In the book, Pressfield talks about thoughts. About what Buddhists call “monkey-thoughts”, or all that noise that occurs in the primitive lobes of the brain. And about the other thoughts we regurgitate from sources. 

What has me up tonight is, where do my thoughts, if any are original, come from? I’m laying in bed, and I’m hearing Brian Greene talk about string theory and quantum mechanics. I’m thinking about the origins of the Universe, as I’ve learned from theology, spirituality, Darwin and physics. I’m wondering, what the bleep do I actually know?

Perhaps this is all a bit heavy for midnight contemplation on a Sunday/Monday post-meridian interchange. But I’m just so darned perplexed. My feet won’t stop shaking, and my brain is going a mile a minute. Hence just plopping some thought vomit out on the internets. 

I’m working on a short document, exploring where I believe thoughts to come from. I doubt I’ll get to any firm answer, but at least I can muddle through these thoughts I’m having on thoughts. 

Good night… I hope.

Can’t Sleep vol. 1

Still awake at ten past two. It’s not for one with a weak disposition, I think. I am tired, but almost physically incapable of attaining sleep. It’s as if it purposefully eludes me.

I perhaps ate something that disagreed with me, and now secretive digestive processes conspire to steal my resting hours. Or it’s the chill air, blowing through the open windows in a cross breeze. No, that can’t be it. The cool night air is good for helping me sleep.

There’s little ambient noise now. The perpetual low, moaning hum of the air purifier. With it off, particulates invade my sinus cavities and make sleeping uncomfortable, so I allow the white noise of the purifier to lull me to sleep.

I can’t get comfortable. I’m laying in bed, writing this on my side, but my left arm doesn’t particularly care for the position it’s in. My leg also feels abused.

“Fine,” I say to my my appendages. “I’ll move.”

I move.

But writing like this, from my new position, is more difficult. For one, I can’t see the keyboard as well.

“You don’t need to see the keyboard to type!” I hear a century’s worth of education on typing molest my ears. Well, I’m sorry to tell you, but my finger placement is wonky at best. So yes, I do need to see the keyboard.

From where I’m at though, all these red underlined words are appearing in my document. To be expected, as I can’t see the damn keyboard. Hopefully, when you’re reading this, all spelling errors will have been corrected.
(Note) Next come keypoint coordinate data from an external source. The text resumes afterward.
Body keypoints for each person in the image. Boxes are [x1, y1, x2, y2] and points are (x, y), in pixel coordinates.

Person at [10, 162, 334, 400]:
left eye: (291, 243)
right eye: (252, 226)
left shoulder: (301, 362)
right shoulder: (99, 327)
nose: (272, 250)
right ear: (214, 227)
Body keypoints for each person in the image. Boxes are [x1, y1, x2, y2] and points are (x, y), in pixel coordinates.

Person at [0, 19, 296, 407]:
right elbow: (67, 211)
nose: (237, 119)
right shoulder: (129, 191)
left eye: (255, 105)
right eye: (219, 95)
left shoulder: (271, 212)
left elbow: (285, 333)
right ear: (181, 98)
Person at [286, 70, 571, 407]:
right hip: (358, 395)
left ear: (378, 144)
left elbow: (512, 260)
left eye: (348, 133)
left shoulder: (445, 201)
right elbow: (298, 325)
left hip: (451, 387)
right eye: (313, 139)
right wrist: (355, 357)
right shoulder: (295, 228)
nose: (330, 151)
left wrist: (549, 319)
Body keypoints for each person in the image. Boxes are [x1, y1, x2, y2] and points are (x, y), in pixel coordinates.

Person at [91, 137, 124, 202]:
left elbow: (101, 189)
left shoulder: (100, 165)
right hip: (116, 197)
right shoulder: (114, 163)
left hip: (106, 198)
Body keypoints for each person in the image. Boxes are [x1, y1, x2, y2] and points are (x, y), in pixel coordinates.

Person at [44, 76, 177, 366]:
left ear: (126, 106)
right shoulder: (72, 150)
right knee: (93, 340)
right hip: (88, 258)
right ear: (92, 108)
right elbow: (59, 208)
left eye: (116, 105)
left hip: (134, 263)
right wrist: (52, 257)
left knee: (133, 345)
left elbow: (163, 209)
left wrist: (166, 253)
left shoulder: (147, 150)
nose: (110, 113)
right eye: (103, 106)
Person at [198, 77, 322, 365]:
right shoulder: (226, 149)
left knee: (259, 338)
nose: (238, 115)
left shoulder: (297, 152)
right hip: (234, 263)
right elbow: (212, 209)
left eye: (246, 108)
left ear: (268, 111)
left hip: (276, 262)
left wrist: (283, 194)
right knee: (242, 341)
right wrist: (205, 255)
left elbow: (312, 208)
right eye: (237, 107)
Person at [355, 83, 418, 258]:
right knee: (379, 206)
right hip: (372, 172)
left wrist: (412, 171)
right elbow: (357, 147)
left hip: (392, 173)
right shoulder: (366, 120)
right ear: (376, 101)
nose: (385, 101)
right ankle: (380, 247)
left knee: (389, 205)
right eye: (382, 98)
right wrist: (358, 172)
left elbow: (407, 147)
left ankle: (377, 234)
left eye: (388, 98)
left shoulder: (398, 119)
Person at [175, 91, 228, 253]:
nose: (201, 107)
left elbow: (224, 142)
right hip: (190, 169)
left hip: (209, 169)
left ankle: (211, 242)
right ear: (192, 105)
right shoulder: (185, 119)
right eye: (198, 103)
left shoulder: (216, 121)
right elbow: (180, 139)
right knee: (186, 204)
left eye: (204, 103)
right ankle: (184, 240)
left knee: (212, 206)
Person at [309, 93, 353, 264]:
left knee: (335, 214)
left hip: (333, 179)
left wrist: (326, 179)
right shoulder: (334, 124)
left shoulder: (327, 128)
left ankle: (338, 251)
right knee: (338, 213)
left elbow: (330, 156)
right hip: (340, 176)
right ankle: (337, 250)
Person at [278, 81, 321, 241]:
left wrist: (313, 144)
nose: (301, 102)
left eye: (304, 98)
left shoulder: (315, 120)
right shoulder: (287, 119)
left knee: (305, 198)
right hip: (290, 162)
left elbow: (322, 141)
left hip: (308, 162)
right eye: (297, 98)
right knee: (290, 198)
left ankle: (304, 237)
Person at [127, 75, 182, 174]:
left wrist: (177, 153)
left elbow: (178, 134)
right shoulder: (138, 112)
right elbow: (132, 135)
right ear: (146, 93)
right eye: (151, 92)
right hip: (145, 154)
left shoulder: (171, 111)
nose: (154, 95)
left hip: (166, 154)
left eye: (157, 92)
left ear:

Twenty after two. Still awake.

I’m not writing about anything, really. My inability to sleep I suppose. I do need to relieve my bladder. (With you in mind, I chose the phrase “relieve my bladder”. The first thought was urinate, which sounded too formal. Than pee, which was too childish. Piss also, but sometimes vulgarity doesn’t serve a purpose, and I’d rather have the full lexicon of naughty words available to me when I really need it.)

So, I’ll put this up, and post it later. Perhaps I’ll get to sleep.